━━━━━ GIVEN INFORMATION
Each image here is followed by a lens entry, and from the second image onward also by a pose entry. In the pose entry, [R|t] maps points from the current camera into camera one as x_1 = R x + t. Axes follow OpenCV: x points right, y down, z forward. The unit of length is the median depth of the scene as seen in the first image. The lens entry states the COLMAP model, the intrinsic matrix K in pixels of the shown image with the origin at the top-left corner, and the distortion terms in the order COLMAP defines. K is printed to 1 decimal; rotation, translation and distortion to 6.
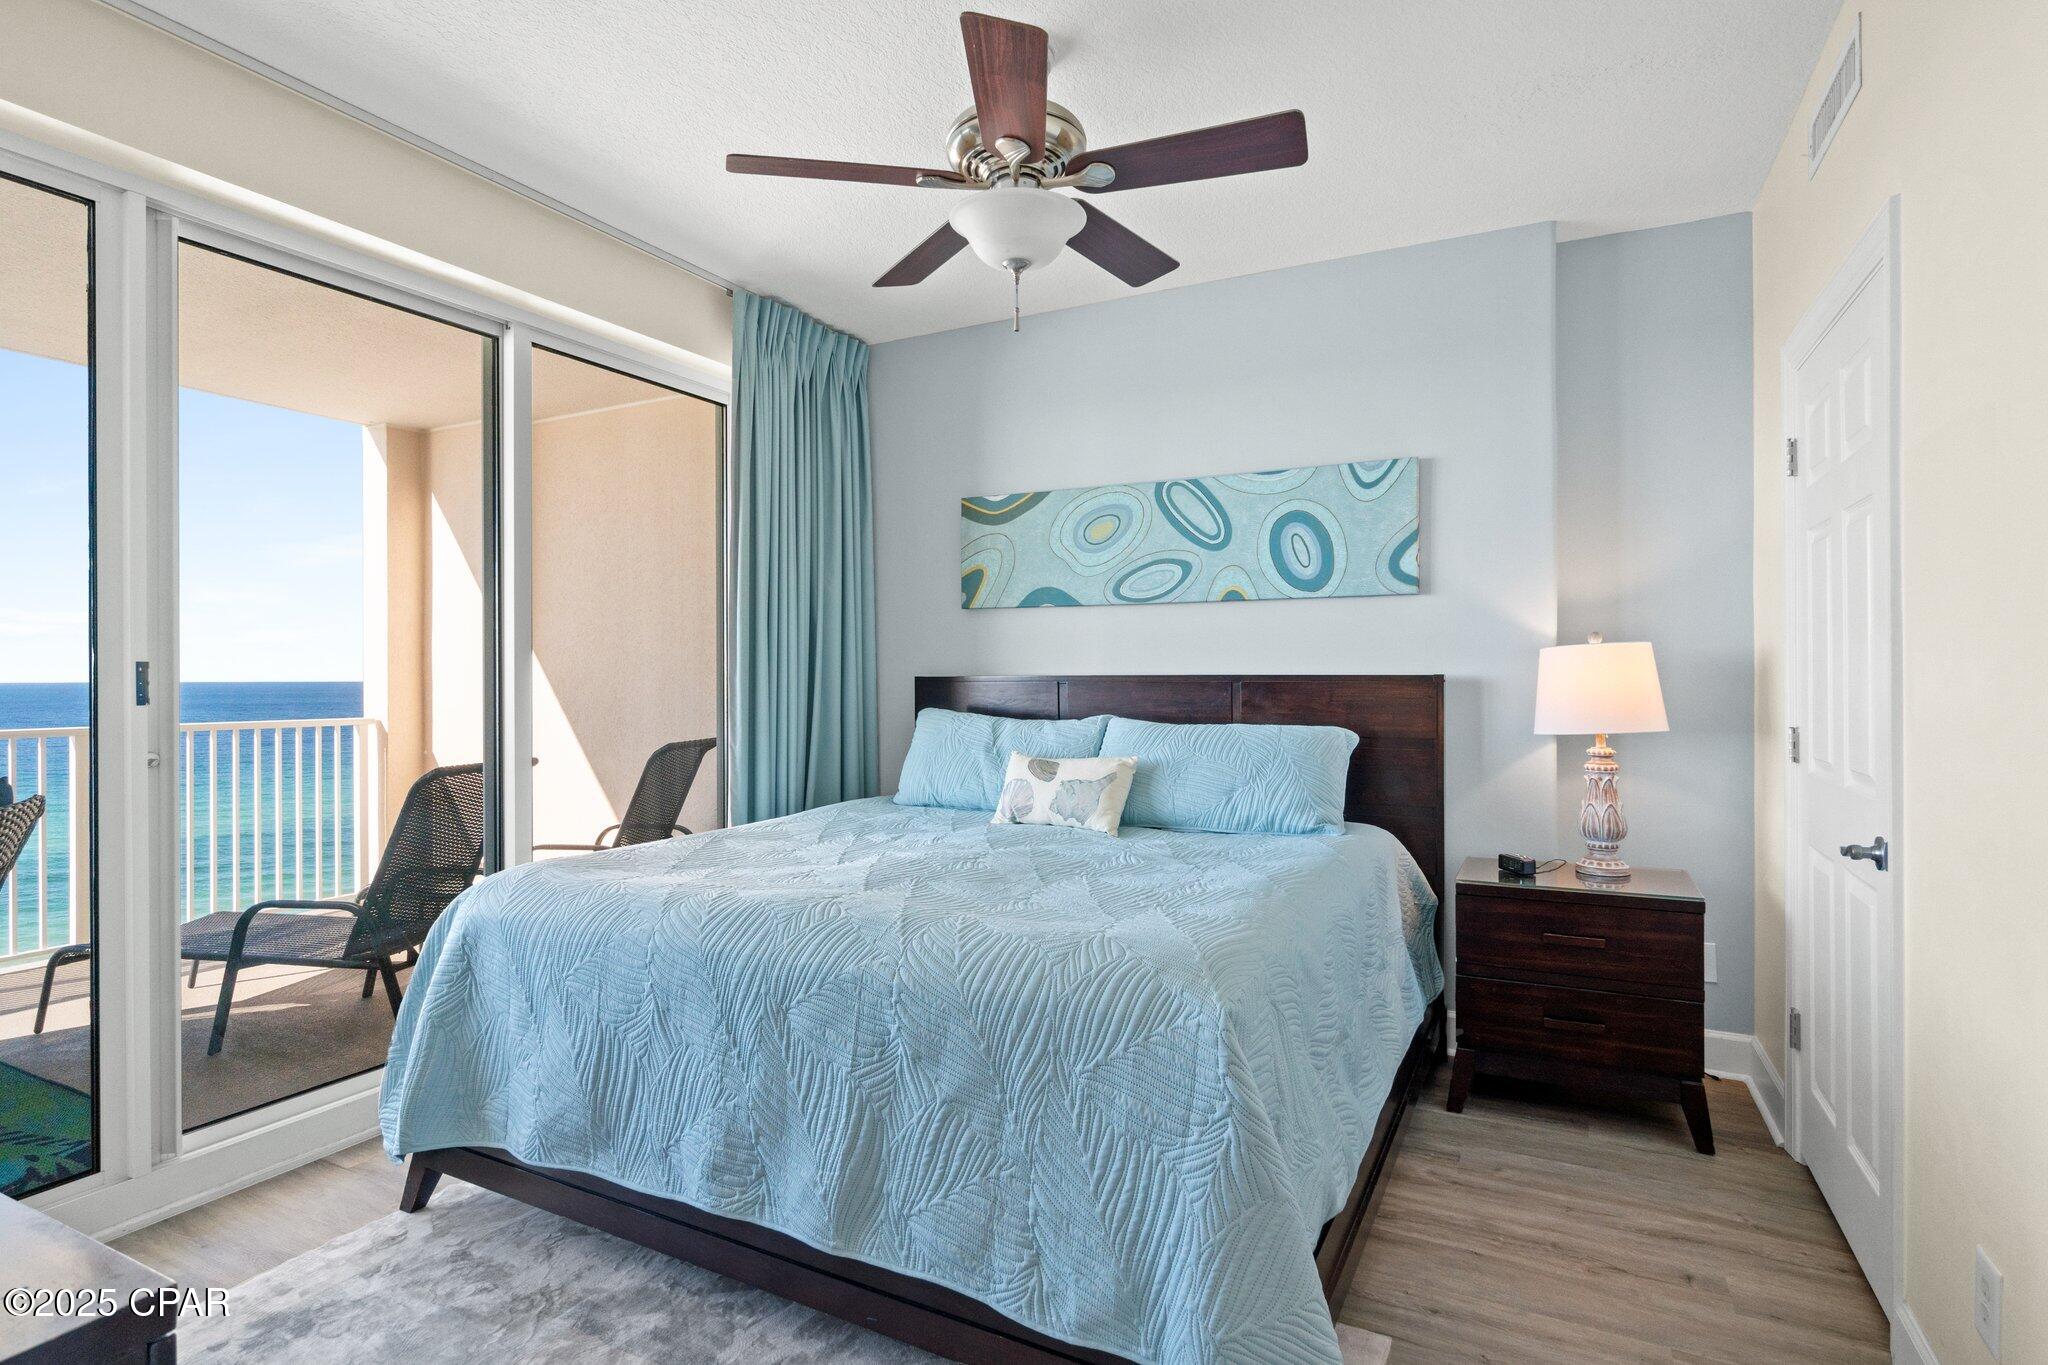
lens RADIAL K [[1029.6, 0, 1013.7], [0, 1029.6, 677.3], [0, 0, 1]] dist [-0.001298, -0.001580]
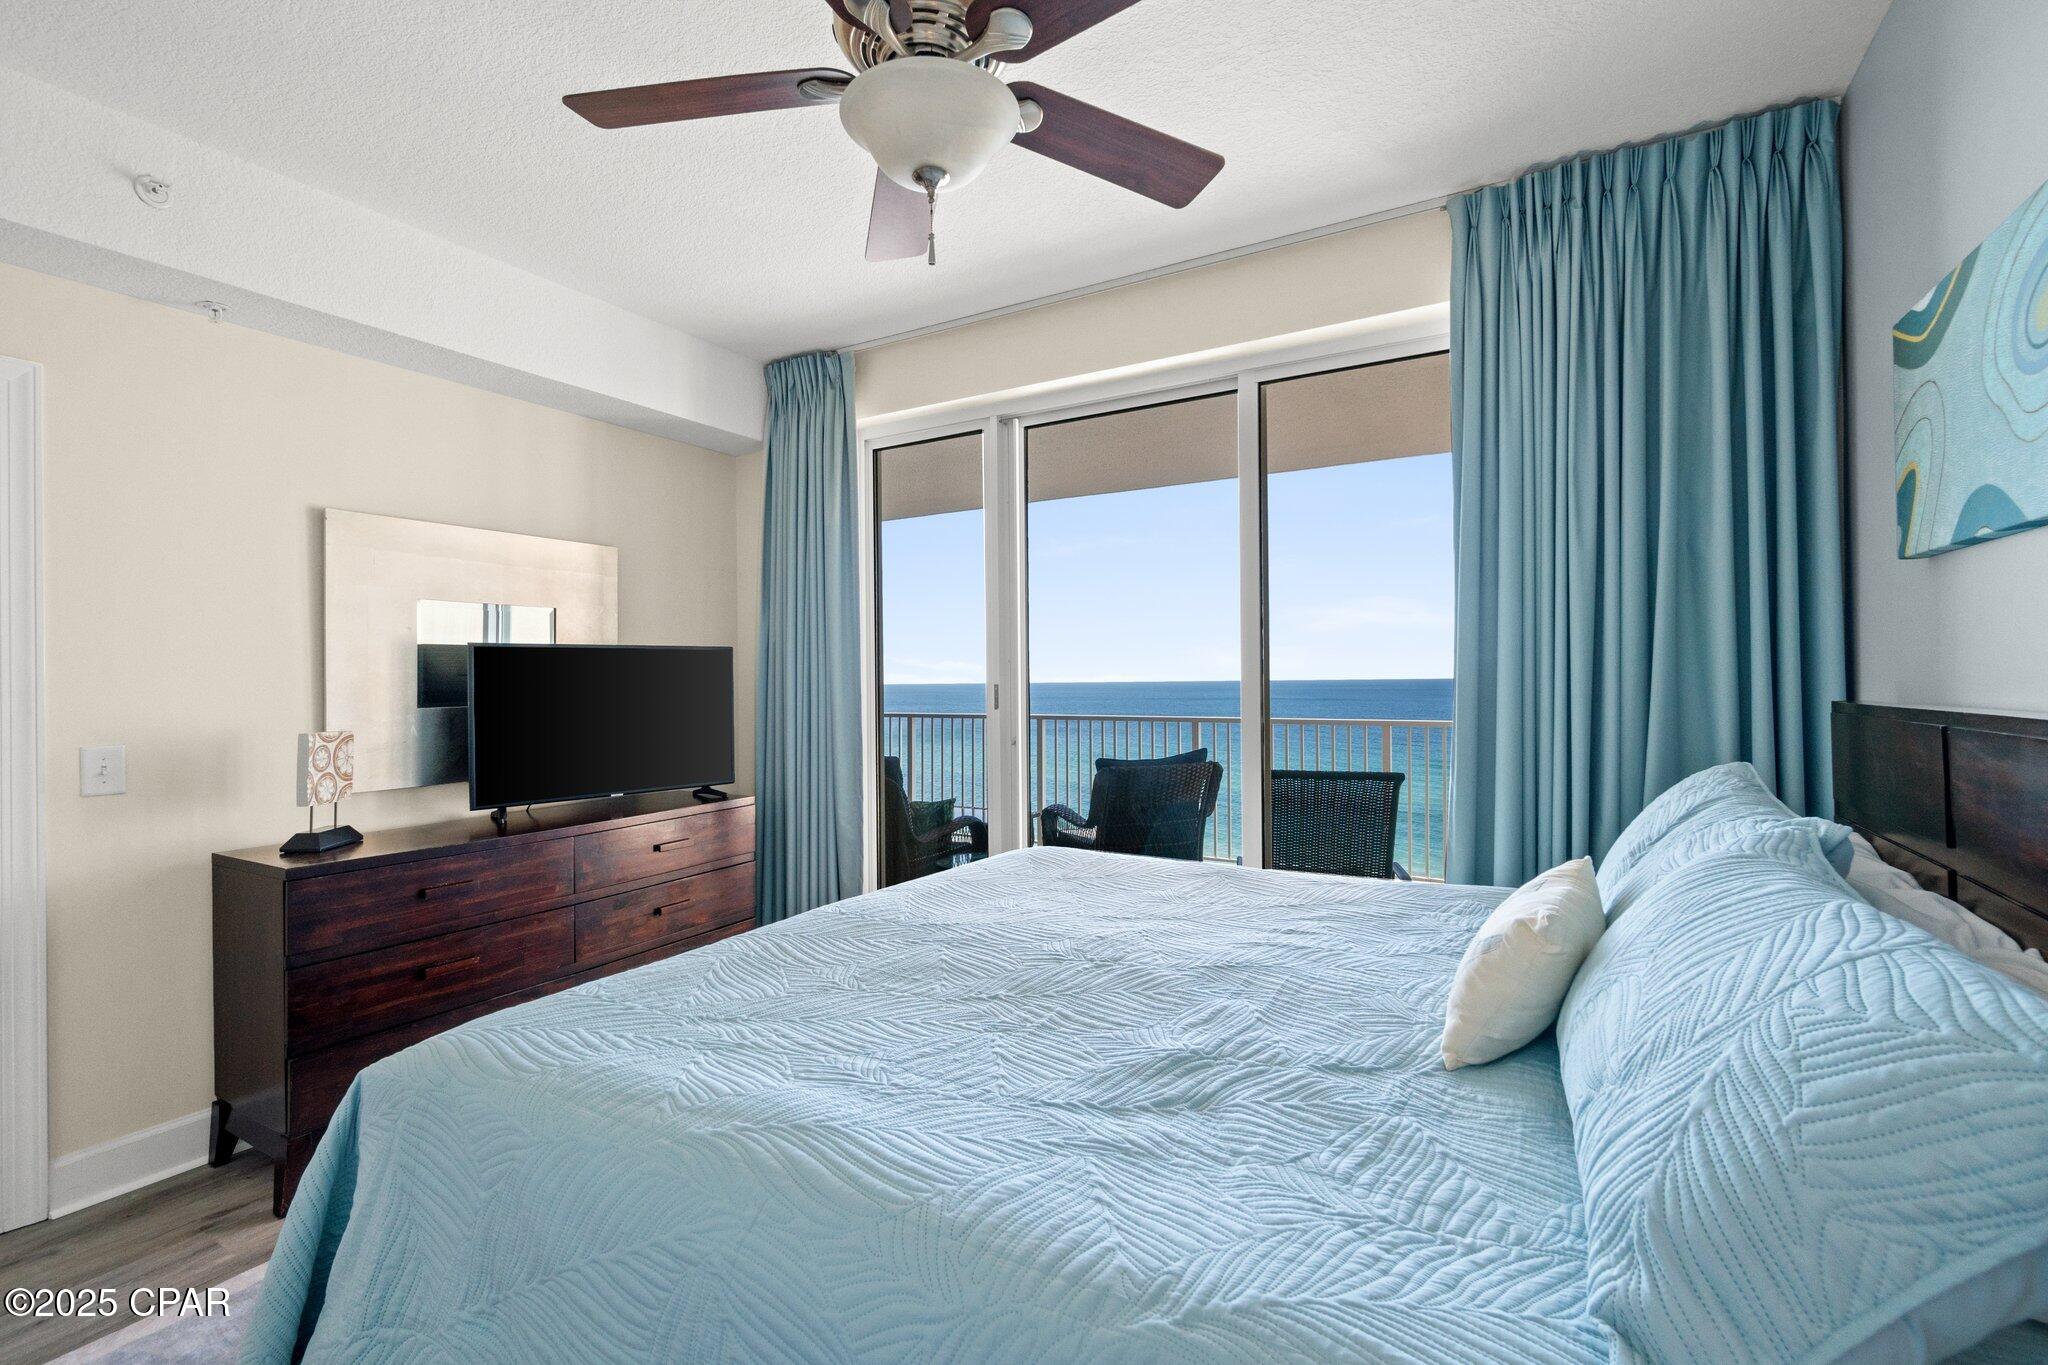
lens RADIAL K [[892.9, 0, 1006.7], [0, 892.9, 680.9], [0, 0, 1]] dist [-0.003037, 0.001049]
pose [[-0.034154, 0.004891, -0.999405, 0.458915], [0.006596, 0.999967, 0.004668, -0.019012], [0.999395, -0.006433, -0.034185, 0.744801]]
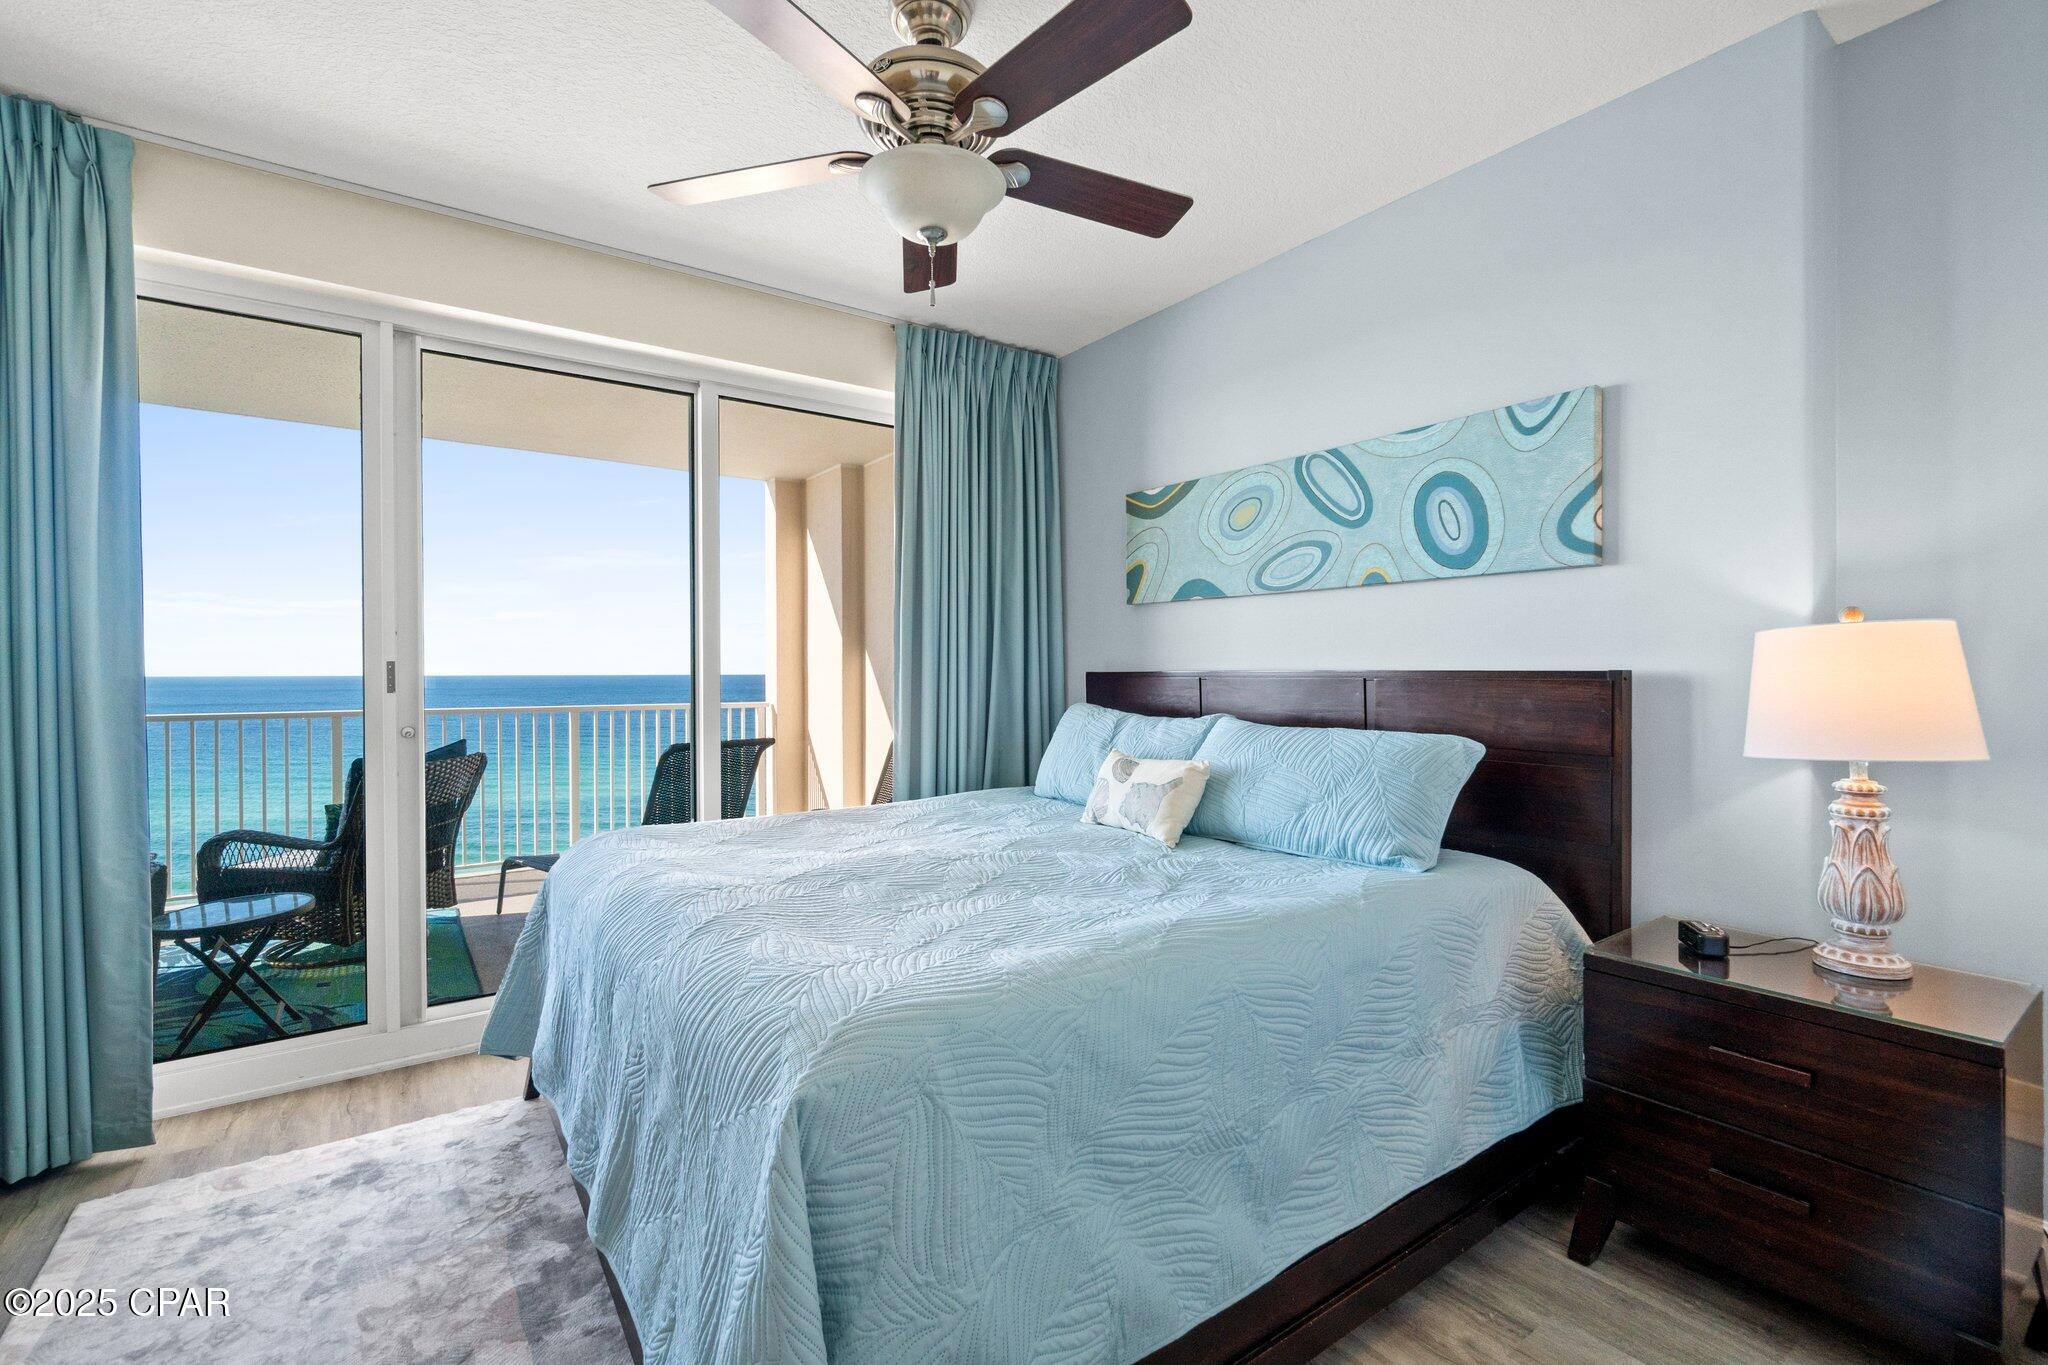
lens RADIAL K [[892.9, 0, 1007.2], [0, 892.9, 676.5], [0, 0, 1]] dist [-0.003037, 0.001049]
pose [[0.892062, 0.003296, -0.451900, 0.295948], [-0.000781, 0.999983, 0.005752, -0.001546], [0.451912, -0.004778, 0.892050, 0.207160]]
━━━━━━━━━━
- [WHAT IS NEEDED]: Restate the data above word for word. Skip every picture.

- [TASK RESULT]:
Each image here is followed by a lens entry, and from the second image onward also by a pose entry. In the pose entry, [R|t] maps points from the current camera into camera one as x_1 = R x + t. Axes follow OpenCV: x points right, y down, z forward. The unit of length is the median depth of the scene as seen in the first image. The lens entry states the COLMAP model, the intrinsic matrix K in pixels of the shown image with the origin at the top-left corner, and the distortion terms in the order COLMAP defines. K is printed to 1 decimal; rotation, translation and distortion to 6.
lens RADIAL K [[1029.6, 0, 1013.7], [0, 1029.6, 677.3], [0, 0, 1]] dist [-0.001298, -0.001580]
lens RADIAL K [[892.9, 0, 1006.7], [0, 892.9, 680.9], [0, 0, 1]] dist [-0.003037, 0.001049]
pose [[-0.034154, 0.004891, -0.999405, 0.458915], [0.006596, 0.999967, 0.004668, -0.019012], [0.999395, -0.006433, -0.034185, 0.744801]]
lens RADIAL K [[892.9, 0, 1007.2], [0, 892.9, 676.5], [0, 0, 1]] dist [-0.003037, 0.001049]
pose [[0.892062, 0.003296, -0.451900, 0.295948], [-0.000781, 0.999983, 0.005752, -0.001546], [0.451912, -0.004778, 0.892050, 0.207160]]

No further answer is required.